Constance—”Connie, please, the other’s so prissy”—French remembered Noel Sarum, all right.

“He picked me up in the checkout line that Christmas Eve. Well, I picked him up, had he but known.” Brown, almond eyes sparkled wickedly. “It was such a scrum, the line was endless, all the trolleys were taken so I was lugging three or four of those wretched baskets, and he did the polite, offered to share the load while we waited.”

“Single men who aren’t teenagers are so pathetic, aren’t they? And he was kind and clean and cuddly, I really took to him.” She’d insisted on making them mugs of hot chocolate (“with the teeniest spike of brandy to cheer it up”) after Jill Tierce refused a cocktail.

And I could take to a pad like this, Inspector Tierce reflected a shade drowsily. Connie French had two floors of one of Grand Drive’s former mansions. Her living room was spacious yet cosy, elegant antique pieces to dress it, costly modern furniture for wallowing.

Ms. French sat a little straighten “What’s this about, dear?”

“I’m glad you asked that.” Jill pulled a face. “Officially I’m eliminating a loose end, confirming somebody’s reason for... never mind, confirming a story. Don’t quote me, but I was curious. A witness was terribly impressed by you and...”

Connie waited, and Jill said, “It’s just that you knocked him for six, he hasn’t got over it—and call it the Christmas syndrome, or downright nosiness, but I wondered if you’d felt the same.”
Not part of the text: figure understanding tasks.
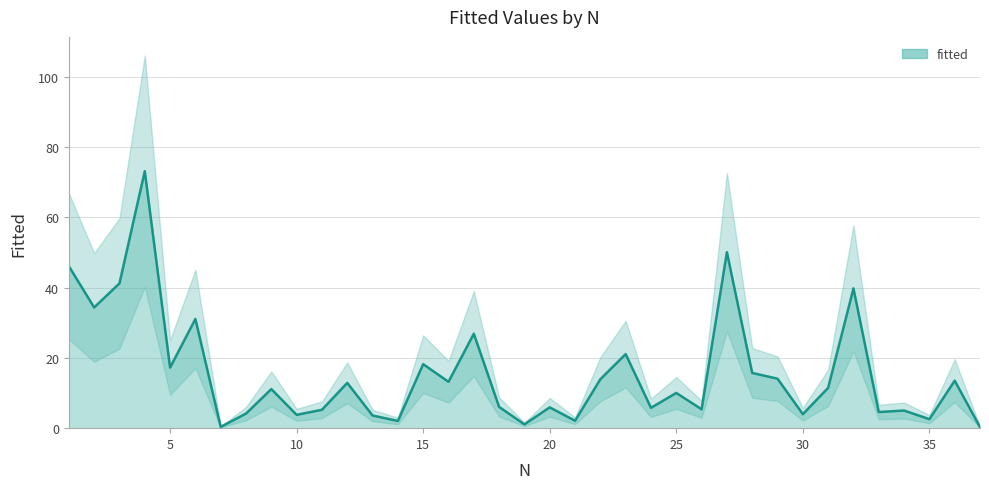

The value at 25 is 9.6. True or false?

False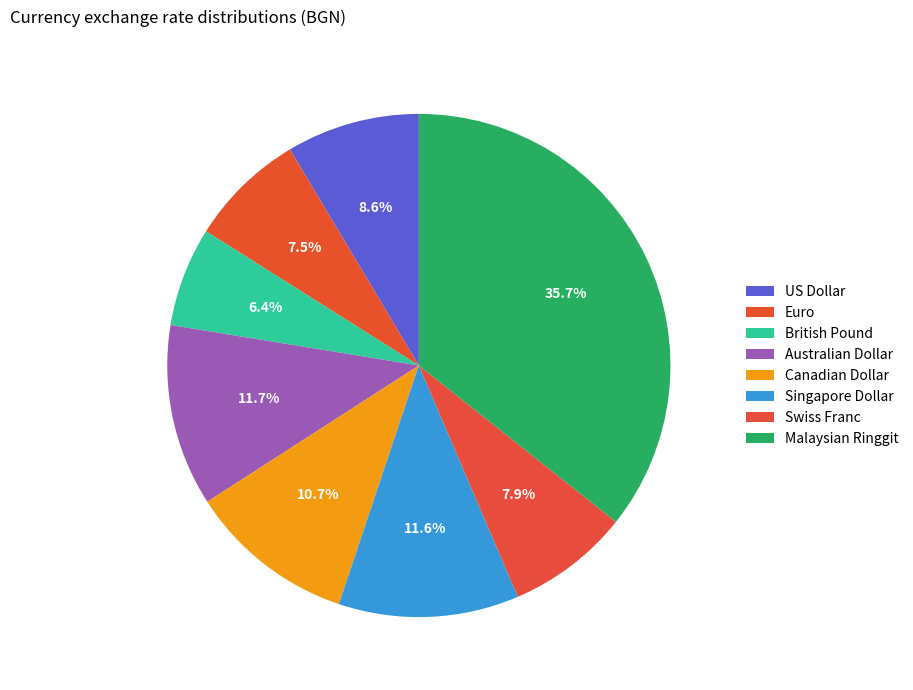

To the nearest percent, what portion does US Dollar represent?

9%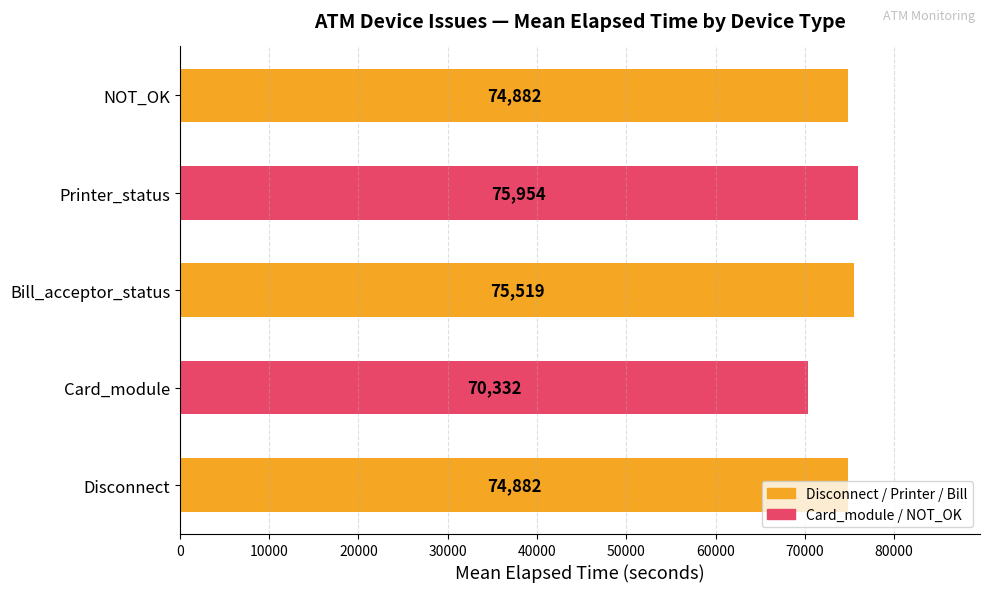

What is the sum of all values?

371569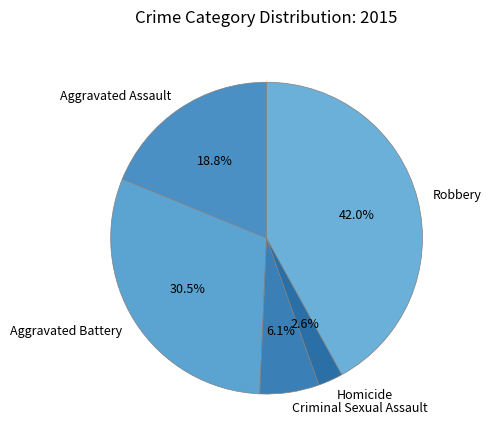

The Homicide slice represents 10% of the pie. True or false?

False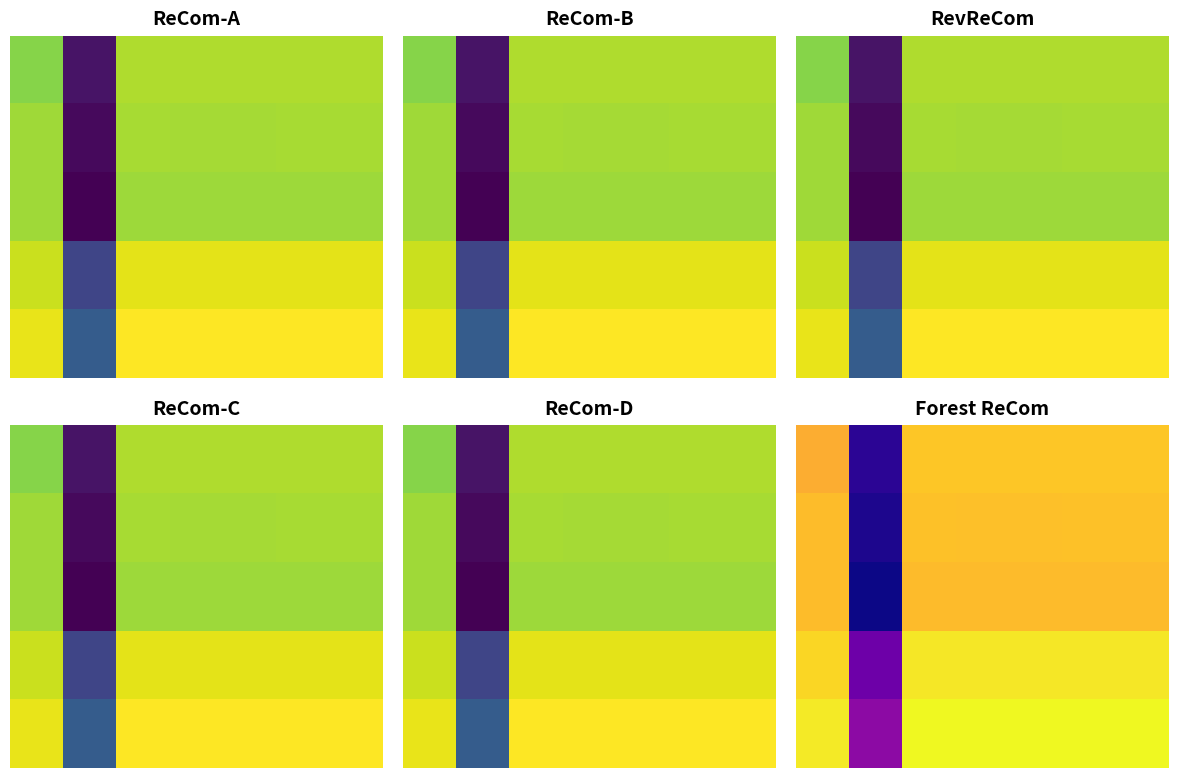

At which category is the sum across all series the highest?

2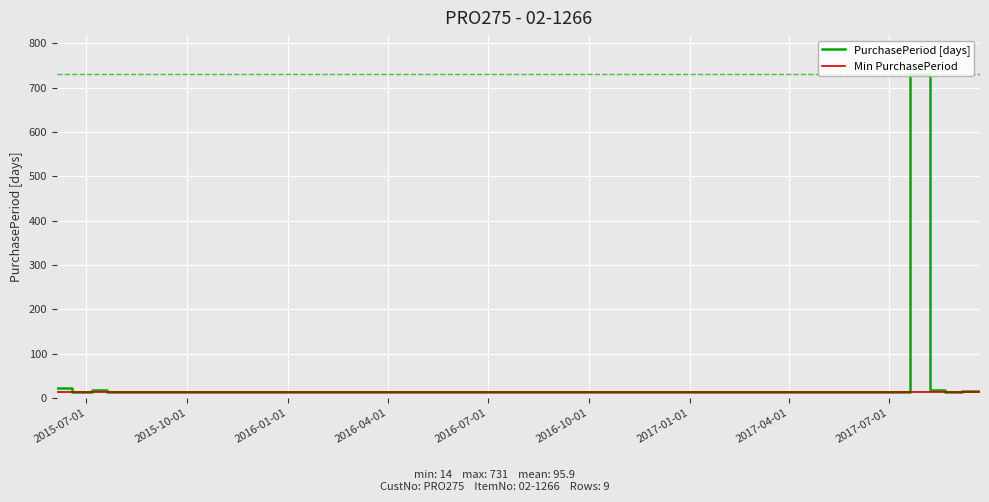

What is the greatest value displayed?

731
“I have thought about him since.” Connie smiled weakly, blushing. “A lot, on and off. Look, there is always enough for two when it’s a casserole, and a glass of wine can’t put you over the limit for driving. Terrible thing to tell a woman, but you look exhausted. Stay for a meal.”

They got on famously. A long while later, table cleared, dishwasher loaded, they’d put the world to rights and compared Most Terrible Male Traits (nasal fur, aggressive driving, and pointless untruths topping the painstakingly compiled list).
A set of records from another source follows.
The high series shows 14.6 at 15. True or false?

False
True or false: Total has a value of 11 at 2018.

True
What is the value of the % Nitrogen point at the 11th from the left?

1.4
Inspector Tierce was deciding that she’d better go home by cab and pick her car up tomorrow—should have known she was unable to drink one glass of wine—when Connie French became fretful.

“What is it with that chap, Jill? I could tell he fancied me. Oh, not the flared nostrils and ripping the thin silk from my creamy shoulders, he wasn’t that sort, but we really hit it off. Greek gods and toy boys are all very well, but what you need is a man who’s comfy as old shoes. I’ve only met two or three, one was my brother and the others were friends’ husbands....
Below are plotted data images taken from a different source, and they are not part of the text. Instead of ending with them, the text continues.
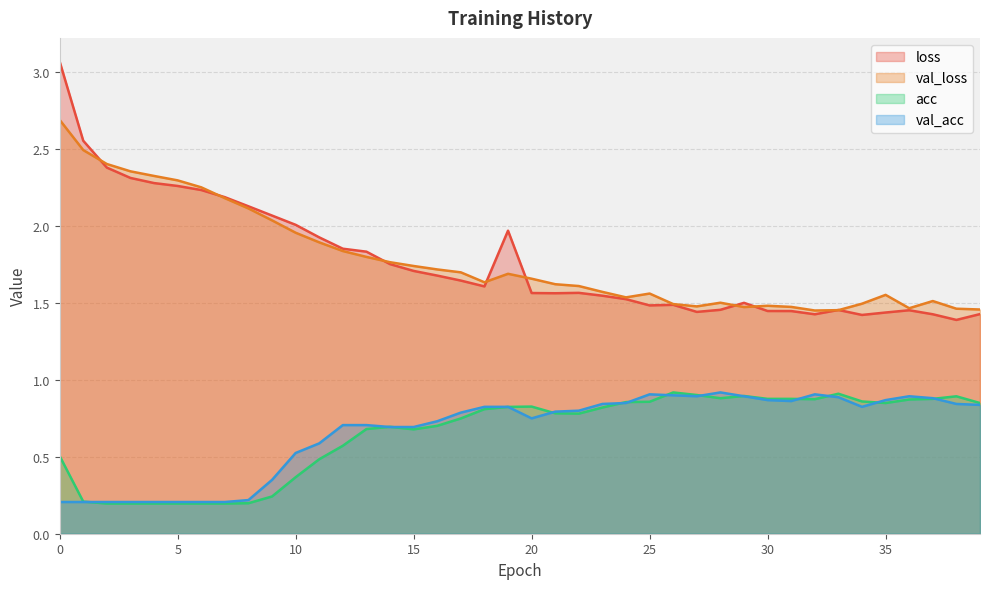

Which has a higher value, 10 or 33?

10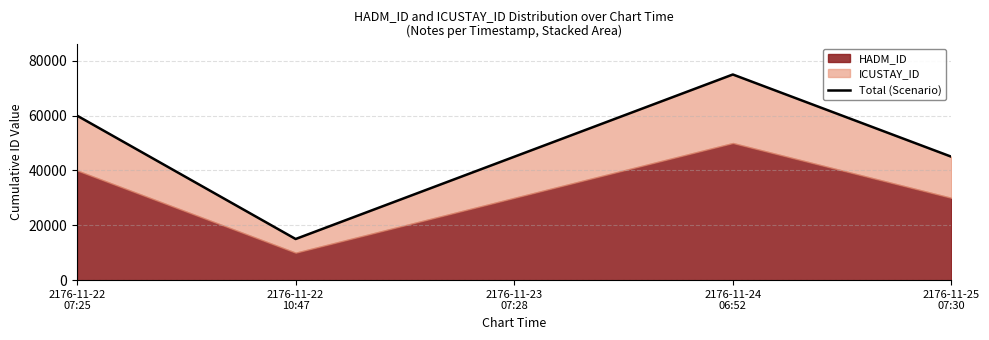

Which has a higher value, 2176-11-24
06:52 or 2176-11-23
07:28?

2176-11-24
06:52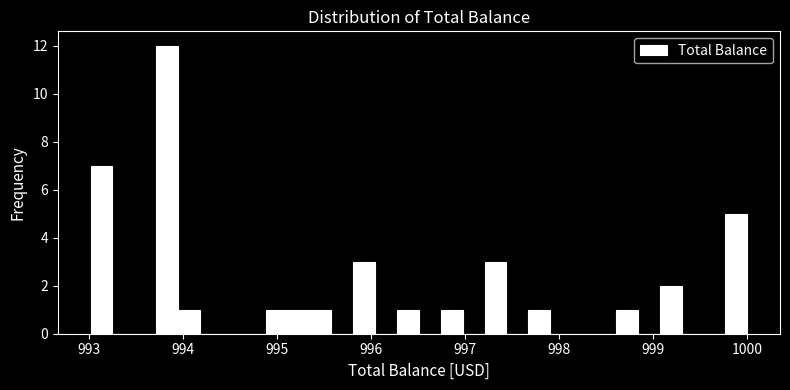

Around what value on the x-axis is the tallest bar? Give the approximate position of its centre, as read against the axis.

993.8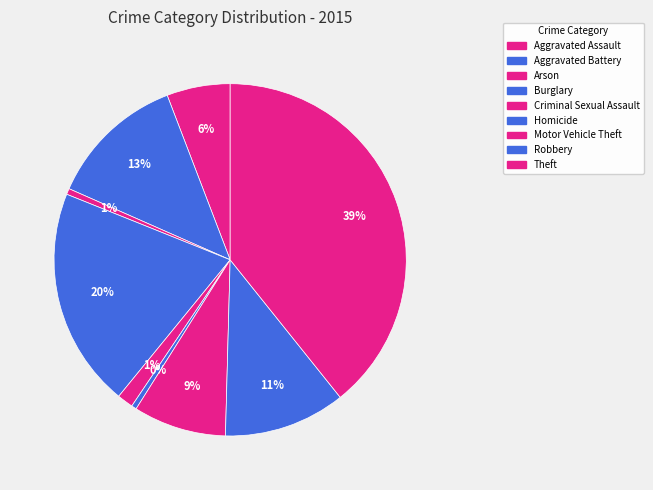

How many segments does this pie chart have?

9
“Tell me his name, I’ll ring him.” Connie reached for the phonebook on the end table at her side.

“I can’t do that, I shouldn’t be here anyway, certainly not gossiping. Christmas has a lot to answer for.” It struck Jill that they were talking animatedly but with a certain precision over trickier words; perhaps the Beaujolais Villages in easy reach on the coffee table between them was not the first bottle.

“Wouldn’t ring him anyway. My late husband, as in divorced, not RIP, said I had no pride but... is he gay? My supermarket chap, not the ex.”

“Sarum? Certainly not.” Frowning at the alliteration as much as the slip, Jill muttered, “I must make tracks.”

“Night’s young,” Connie said on a pleading note. “He drove me home, I nearly asked him up for a drink—but something stopped me. I wanted him to at least introduce himself first, and after all that, he just took himself off.”